Mr Afenyo-Markin said if we fail to reform planning institutions, ideological contestation would continue to produce policy oscillation.

“If we succeed, centre-left or centre-right governments alike will operate within a stable national framework, differing in ideology but united in the trajectory of sustainable national development,” he said.

Strengthening legitimacy  

The Minority Leader said at present, perceptions of political alignment undermined confidence in the NDPC’s neutrality.

He said a structured commission should prioritise technical expertise across critical domains, including macroeconomics, public finance, infrastructure engineering, education policy, agriculture, transformation, digital systems, environmental sustainability and industrial strategy.
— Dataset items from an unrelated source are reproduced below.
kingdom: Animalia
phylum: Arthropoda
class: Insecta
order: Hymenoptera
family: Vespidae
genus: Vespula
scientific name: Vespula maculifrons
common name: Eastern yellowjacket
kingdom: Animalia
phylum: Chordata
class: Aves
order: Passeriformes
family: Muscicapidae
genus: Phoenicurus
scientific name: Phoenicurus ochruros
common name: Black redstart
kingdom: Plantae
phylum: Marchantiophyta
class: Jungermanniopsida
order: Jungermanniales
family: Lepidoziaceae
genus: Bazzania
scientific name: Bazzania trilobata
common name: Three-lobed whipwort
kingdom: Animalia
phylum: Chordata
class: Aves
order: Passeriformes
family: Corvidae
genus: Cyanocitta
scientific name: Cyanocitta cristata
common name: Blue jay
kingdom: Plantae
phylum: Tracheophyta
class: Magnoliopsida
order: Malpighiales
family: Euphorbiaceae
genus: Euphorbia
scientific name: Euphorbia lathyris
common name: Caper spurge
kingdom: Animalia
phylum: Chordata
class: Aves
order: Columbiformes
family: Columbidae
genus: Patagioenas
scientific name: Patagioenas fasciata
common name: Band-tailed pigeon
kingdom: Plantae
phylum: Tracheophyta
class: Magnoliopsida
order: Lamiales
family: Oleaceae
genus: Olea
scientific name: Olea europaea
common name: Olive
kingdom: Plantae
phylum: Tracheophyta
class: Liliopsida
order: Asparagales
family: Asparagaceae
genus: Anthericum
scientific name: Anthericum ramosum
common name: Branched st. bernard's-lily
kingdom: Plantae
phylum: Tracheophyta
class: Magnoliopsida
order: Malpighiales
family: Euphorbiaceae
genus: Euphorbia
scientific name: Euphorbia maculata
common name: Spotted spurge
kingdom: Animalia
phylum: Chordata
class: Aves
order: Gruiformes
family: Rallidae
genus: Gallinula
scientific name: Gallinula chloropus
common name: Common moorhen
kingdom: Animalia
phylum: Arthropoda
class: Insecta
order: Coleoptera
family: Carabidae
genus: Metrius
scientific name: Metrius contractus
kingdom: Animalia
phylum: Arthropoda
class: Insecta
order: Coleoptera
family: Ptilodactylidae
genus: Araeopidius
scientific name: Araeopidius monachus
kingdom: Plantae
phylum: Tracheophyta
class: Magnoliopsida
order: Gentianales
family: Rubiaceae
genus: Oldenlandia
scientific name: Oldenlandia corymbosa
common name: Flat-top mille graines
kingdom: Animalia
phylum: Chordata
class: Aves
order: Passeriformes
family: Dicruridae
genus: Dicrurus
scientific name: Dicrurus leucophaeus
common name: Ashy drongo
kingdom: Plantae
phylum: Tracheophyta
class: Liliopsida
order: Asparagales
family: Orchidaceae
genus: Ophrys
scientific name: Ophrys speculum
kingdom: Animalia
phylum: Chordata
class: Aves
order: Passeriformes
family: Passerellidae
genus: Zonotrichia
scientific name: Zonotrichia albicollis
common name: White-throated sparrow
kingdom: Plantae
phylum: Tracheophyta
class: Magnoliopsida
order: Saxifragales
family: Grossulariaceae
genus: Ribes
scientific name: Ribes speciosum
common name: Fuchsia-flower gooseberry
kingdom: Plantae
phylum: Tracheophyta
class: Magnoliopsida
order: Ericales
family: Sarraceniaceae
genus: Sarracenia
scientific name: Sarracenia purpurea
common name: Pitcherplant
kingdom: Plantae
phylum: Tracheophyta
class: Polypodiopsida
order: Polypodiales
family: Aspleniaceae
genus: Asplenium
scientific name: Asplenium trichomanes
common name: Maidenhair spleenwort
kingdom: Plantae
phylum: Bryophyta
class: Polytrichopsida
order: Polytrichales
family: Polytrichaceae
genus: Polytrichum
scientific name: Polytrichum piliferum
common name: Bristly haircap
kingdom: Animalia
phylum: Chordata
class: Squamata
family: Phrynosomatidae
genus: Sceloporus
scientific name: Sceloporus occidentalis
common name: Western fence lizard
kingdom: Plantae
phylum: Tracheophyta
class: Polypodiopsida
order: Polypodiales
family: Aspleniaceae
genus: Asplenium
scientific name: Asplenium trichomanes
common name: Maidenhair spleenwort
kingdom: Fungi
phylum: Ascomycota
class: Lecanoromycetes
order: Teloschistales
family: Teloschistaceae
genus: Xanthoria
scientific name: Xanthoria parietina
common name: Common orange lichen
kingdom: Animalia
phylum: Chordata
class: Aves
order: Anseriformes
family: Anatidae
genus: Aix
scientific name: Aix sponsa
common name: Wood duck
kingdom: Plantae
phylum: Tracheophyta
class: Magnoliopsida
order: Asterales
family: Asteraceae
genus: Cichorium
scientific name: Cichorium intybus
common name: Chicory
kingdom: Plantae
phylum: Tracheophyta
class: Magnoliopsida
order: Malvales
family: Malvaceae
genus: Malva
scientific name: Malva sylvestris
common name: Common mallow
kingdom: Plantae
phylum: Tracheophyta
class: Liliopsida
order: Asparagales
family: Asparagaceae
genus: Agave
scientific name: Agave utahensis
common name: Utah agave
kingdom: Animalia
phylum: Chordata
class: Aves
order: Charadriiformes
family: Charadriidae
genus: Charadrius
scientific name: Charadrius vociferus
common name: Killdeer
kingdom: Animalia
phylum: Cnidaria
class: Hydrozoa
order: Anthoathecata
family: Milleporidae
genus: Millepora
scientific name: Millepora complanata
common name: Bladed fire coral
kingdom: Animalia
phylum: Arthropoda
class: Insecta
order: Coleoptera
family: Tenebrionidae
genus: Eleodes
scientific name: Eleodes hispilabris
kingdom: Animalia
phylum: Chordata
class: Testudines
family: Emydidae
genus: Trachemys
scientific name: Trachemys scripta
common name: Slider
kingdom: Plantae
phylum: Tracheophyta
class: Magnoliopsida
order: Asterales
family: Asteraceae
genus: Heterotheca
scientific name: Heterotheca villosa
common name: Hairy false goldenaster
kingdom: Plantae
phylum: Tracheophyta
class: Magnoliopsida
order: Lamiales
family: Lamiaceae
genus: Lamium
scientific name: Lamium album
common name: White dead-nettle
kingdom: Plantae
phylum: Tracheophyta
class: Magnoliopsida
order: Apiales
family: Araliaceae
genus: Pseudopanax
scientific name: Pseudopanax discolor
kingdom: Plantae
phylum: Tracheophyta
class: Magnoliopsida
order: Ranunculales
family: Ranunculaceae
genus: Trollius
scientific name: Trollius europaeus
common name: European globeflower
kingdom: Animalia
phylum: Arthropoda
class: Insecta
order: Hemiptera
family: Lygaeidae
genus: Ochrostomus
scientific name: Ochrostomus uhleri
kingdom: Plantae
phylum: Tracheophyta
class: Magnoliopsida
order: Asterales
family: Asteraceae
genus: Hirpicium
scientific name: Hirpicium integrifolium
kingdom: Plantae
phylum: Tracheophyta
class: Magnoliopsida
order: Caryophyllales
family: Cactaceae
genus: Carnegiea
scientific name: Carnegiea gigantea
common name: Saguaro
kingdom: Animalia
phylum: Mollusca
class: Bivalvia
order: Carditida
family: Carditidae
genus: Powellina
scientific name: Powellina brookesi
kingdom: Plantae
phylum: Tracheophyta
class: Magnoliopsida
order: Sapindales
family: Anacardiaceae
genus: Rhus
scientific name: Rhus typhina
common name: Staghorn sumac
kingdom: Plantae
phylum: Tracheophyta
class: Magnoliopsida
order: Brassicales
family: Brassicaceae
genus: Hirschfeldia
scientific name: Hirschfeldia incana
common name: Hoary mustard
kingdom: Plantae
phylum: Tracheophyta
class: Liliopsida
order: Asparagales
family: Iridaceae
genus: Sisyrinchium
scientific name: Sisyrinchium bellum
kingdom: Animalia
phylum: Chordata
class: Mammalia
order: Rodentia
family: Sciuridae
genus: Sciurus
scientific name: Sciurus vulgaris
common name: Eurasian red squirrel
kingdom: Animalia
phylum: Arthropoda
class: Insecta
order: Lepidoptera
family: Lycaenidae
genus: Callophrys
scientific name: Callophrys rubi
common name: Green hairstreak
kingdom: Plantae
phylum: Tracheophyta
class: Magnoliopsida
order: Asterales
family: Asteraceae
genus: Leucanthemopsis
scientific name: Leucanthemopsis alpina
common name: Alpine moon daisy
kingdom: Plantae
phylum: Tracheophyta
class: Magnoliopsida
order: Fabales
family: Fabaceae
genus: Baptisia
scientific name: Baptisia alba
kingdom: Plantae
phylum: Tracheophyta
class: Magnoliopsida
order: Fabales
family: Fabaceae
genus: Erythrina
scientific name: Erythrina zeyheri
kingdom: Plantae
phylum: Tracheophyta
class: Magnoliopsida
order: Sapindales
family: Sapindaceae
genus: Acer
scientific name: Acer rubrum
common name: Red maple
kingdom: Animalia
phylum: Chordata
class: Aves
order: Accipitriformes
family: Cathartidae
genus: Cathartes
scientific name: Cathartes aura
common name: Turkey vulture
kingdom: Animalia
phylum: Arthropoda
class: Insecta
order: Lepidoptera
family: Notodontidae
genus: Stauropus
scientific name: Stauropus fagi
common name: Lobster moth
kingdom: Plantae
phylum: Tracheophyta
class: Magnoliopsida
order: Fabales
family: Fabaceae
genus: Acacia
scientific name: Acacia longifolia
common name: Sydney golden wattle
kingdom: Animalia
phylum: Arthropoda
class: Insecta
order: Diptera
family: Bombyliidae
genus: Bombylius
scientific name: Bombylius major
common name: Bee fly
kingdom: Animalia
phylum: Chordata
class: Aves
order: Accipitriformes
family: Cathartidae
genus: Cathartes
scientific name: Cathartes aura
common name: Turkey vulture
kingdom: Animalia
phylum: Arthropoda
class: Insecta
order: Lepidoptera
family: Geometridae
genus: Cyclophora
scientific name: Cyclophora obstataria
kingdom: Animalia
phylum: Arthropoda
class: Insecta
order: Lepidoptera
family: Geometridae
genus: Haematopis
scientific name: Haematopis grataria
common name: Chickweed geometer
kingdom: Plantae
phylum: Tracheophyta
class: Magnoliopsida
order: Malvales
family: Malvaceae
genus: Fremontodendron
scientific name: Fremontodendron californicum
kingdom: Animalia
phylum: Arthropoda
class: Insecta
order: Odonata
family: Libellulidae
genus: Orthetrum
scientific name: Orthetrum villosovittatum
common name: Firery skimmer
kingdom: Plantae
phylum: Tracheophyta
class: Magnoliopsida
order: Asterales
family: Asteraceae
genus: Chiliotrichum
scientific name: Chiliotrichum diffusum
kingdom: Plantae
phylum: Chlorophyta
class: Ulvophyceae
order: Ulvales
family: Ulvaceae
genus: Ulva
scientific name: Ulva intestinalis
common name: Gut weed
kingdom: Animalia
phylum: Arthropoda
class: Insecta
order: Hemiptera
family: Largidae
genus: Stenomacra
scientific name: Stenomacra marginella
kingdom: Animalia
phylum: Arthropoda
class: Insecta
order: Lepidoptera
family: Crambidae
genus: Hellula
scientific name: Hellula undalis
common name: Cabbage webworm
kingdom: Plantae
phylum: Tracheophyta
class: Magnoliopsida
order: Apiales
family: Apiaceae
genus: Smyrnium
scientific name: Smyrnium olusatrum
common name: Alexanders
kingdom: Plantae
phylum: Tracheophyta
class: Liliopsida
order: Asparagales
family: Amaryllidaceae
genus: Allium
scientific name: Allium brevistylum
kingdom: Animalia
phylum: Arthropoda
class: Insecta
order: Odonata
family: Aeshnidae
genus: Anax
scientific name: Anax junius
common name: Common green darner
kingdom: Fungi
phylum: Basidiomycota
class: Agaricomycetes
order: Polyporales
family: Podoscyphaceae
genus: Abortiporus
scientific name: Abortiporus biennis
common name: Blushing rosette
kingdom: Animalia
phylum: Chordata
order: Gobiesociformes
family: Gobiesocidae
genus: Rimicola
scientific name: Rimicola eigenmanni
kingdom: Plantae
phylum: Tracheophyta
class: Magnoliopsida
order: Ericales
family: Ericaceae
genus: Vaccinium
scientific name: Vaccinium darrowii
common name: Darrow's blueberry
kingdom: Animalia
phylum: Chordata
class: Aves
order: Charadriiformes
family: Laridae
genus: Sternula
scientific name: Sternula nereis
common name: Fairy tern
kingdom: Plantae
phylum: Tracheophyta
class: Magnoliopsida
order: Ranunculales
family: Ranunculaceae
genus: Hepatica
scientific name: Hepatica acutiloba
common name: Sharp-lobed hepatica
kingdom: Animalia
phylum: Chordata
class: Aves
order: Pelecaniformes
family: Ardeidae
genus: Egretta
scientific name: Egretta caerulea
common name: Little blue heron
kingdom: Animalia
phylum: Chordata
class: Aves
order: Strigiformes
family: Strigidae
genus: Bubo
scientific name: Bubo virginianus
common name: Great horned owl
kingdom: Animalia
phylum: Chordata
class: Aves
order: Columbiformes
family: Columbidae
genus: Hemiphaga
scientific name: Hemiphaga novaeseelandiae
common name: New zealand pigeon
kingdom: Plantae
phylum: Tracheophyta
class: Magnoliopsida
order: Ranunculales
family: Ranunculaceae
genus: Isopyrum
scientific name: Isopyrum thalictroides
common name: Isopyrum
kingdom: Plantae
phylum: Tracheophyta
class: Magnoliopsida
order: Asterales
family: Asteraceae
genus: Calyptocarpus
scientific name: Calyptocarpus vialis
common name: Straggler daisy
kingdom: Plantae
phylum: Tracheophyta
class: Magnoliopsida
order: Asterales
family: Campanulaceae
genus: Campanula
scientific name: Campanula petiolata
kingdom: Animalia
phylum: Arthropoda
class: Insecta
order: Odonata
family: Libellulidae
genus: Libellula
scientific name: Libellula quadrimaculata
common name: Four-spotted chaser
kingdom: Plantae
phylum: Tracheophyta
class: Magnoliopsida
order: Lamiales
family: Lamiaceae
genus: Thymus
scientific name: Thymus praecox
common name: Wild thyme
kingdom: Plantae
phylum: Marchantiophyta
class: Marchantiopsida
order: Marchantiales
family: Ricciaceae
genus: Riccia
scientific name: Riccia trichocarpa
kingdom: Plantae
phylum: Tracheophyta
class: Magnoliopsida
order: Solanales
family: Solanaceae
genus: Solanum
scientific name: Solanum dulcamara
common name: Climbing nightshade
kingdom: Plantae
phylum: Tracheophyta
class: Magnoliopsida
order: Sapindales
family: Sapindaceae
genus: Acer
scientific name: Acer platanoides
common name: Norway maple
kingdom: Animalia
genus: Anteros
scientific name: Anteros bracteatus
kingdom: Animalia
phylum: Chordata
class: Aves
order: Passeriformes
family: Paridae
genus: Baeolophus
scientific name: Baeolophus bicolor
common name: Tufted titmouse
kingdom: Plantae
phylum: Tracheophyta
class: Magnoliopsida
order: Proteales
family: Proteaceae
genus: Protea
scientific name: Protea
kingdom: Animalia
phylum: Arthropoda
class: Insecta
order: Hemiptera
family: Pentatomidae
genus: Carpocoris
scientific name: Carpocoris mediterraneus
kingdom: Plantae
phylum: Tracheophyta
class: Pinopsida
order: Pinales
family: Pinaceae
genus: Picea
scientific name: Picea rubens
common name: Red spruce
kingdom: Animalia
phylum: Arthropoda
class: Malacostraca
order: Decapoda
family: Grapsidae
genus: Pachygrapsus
He submitted that to strengthen legitimacy, appointments to the NDPC, particularly its chair and core technical members, should require supermajority approval in Parliament.

Continuity obligations

On binding medium- to long-term developmental frameworks, Mr Afenyo-Markin said Ghana’s development framework should include structured continuity obligations.

That, he said, did not mean future governments could not innovate, but they must justify deviation transparently within an agreed long-term architecture.

“Development requires time and time requires stability for development to manifest,” he said. 

Fiscal responsibility

On fiscal responsibility being embedded within development planning, he said one of the recurring disruptions in Ghana’s developmental trajectory had been macroeconomic instability.

Planning, he said, could not be divorced from fiscal realism, which is why the NDPC framework should integrate binding fiscal rules, debt sustainability thresholds, expenditure discipline parameters, and medium-term revenue mobilisation strategies into the development architecture. 

“Industrial ambition without debt discipline creates vulnerability and,therefore, development planning must internalise macroeconomic constraints from inception.

Continuity audits

With regard to institutionalisation of policy impact evaluation and continuity audits, he submitted that a reformed NDPC must not merely design plans.

He said the commission must evaluate the plans through rigorous, independent policy impact assessments at defined intervals.

In his view, when administrations changed, structured continuity audits should assess which projects were near completion, economically viable and strategically essential to national development.

“Projects that meet objective criteria should continue irrespective of political origin and this should operationalise Article 35 directive regarding continuity of public projects and project national investment from partisan resets.